For the following matrix $$ \begin{pmatrix} 1 & 1 & 1 \\ 1 & 1 & -4 \\ -4 & 1 & 1 \\ \end{pmatrix} $$
The determinant by cofactor expansion is 25 . But by EROs reduction I'm always getting -25 ..here is one trial :
--> R3+4R2 & R1-R2
$$ \begin{pmatrix} 1 & 1 & 1 \\ 0 & 0 & 5 \\ 0 & 5 & -15 \\ \end{pmatrix} $$
And continuing by cofactor expansion 1(-25)=-25 !!
I aslo tried completing it by EROs , ECOs but the answer always is -25 ..WHY?
Also another example,
$$ \begin{pmatrix} 0 & 1 & 5\\ 3 & -6& 9\\ 2 & 6 & 1 \\ \end{pmatrix} $$
I tried R2-1.5R3 And got
$$ \begin{pmatrix} 0 & 1 & 5\\ 3 & -6& 9\\ 0 & -15 & 7.5 \\ \end{pmatrix} $$
Det()= -3(7.5+15×5) =-247.5 Where the real answer is -165!!
Please I need a justfication for these cases.
You can only replace the row $R_i$ with $R_i + k R_j$ (not row $R_j$).
If you replaced row $R_j$ instead, the determinant is multiplied by a factor of $k$.
This is related to the elementary matrix multiplications that underlie the row reduction methods.
Hence for example $1$, under row operations $R_3 + 4R_2 \to R_3$ and $R_1-R_2 \to R_1$:
\begin{pmatrix}0 &0 &5\\1& 1& -4\\-4&1&1\end{pmatrix}
which by cofactor expansion evaluates to $25$.

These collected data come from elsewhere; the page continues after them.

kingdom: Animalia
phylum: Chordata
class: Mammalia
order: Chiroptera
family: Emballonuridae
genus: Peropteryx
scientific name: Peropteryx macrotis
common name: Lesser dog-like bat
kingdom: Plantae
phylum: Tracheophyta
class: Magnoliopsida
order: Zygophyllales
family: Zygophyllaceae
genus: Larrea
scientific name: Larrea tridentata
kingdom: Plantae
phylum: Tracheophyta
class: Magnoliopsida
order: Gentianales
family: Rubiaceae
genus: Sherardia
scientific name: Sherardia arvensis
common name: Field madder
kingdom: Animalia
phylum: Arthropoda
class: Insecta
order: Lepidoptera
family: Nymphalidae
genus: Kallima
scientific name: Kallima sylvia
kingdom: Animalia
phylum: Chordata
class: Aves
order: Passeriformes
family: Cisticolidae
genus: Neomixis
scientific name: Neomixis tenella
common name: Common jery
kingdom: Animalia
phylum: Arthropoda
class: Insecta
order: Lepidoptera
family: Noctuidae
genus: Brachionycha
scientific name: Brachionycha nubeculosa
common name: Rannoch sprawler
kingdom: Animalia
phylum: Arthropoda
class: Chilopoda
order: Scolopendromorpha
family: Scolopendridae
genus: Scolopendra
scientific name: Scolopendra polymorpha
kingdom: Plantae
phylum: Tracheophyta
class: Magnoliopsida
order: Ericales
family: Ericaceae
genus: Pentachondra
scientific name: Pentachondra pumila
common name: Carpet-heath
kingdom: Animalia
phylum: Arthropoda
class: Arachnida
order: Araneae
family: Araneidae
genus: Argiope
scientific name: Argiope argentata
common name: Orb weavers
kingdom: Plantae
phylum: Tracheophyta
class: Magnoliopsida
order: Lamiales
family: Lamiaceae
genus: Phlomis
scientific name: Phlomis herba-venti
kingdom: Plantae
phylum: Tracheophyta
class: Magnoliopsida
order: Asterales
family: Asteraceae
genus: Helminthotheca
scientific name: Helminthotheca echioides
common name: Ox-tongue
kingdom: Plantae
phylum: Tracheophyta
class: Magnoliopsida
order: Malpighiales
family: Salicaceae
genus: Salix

The row operation $R_1-R_2 \to R_1$ can be represented as the matrix:
\begin{pmatrix}1 &-1 &0\\0& 1& 0\\0&0&1\end{pmatrix}
which has determinant $1$.
The row operation $R_1-R_2 \to R_2$ can be represented as the matrix:
\begin{pmatrix}1 &0 &0\\1& -1& 0\\0&0&1\end{pmatrix}
which has determinant $-1$.
Hence we must take note of which row we are replacing. The same applies for columns.